Find center of mass of the lamina that occupies the region D and has the given density function ρ.
D is the triangular region with vertices (0, 0), (2, 1), (0, 3); ρ(x, y) = 5(x + y)
mass=30
Find center of mass
If you found the mass, you're halfway there.
M = ∫ ρ(x,y) dA
The x-coordinate of the center of mass is just
Mx = ∫xρ(x,y) dA / M
and similarly for My.
To find the center of mass of a lamina in the region D with a given density function ρ, we can follow these steps:
1. Start by calculating the total mass of the lamina. In this case, the mass is given as 30.
2. Divide the total mass by the area of the lamina to find the average density. In this case, the area of the triangular region D can be found using the formula for the area of a triangle: A = (1/2) * base * height. In our case, the base is 2 and the height is 3, so the area is (1/2) * 2 * 3 = 3.
3. Divide the average density by the total mass to find the density function. In this case, the average density is 30/3 = 10. So the density function is ρ(x, y) = 10.
4. To find the center of mass (x_c, y_c) of the lamina, we need to calculate the double integral of the product of the density function ρ(x, y) and the coordinates (x, y) over the region D, divided by the total mass.
x_c = (1/mass) * ∬(D) ρ(x, y) * x dA
y_c = (1/mass) * ∬(D) ρ(x, y) * y dA
5. Substitute the given density function ρ(x, y) = 10 and the mass = 30 into the center of mass formulas to solve for x_c and y_c.

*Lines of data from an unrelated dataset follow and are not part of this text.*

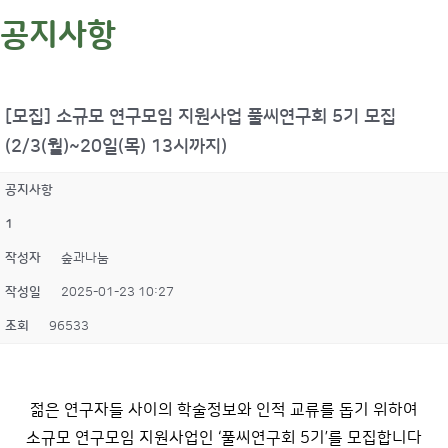
공지사항
[모집] 소규모 연구모임 지원사업 풀씨연구회 5기 모집
(2/3(월)~20일(목) 13시까지)
공지사항
1
작성자
숲과나눔
작성일
2025-01-23 10:27
조회
96533
젊은 연구자들 사이의 학술정보와 인적 교류를 돕기 위하여
소규모 연구모임 지원사업인 ‘풀씨연구회 5기’를 모집합니다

x_c = (1/30) * ∬(D) 10x dA
y_c = (1/30) * ∬(D) 10y dA
Now, we need to evaluate the double integrals over the triangular region D:
∬(D) x dA = ∬(D) x dy dx
∬(D) y dA = ∬(D) y dy dx
To set up the limits of integration for the double integrals, we can express the region D using the parameters x and y:
0 ≤ x ≤ 2
0 ≤ y ≤ 3 - (3/2)x
Now, we can substitute these limits of integration into the expressions for x_c and y_c and compute the double integrals to find the center of mass (x_c, y_c).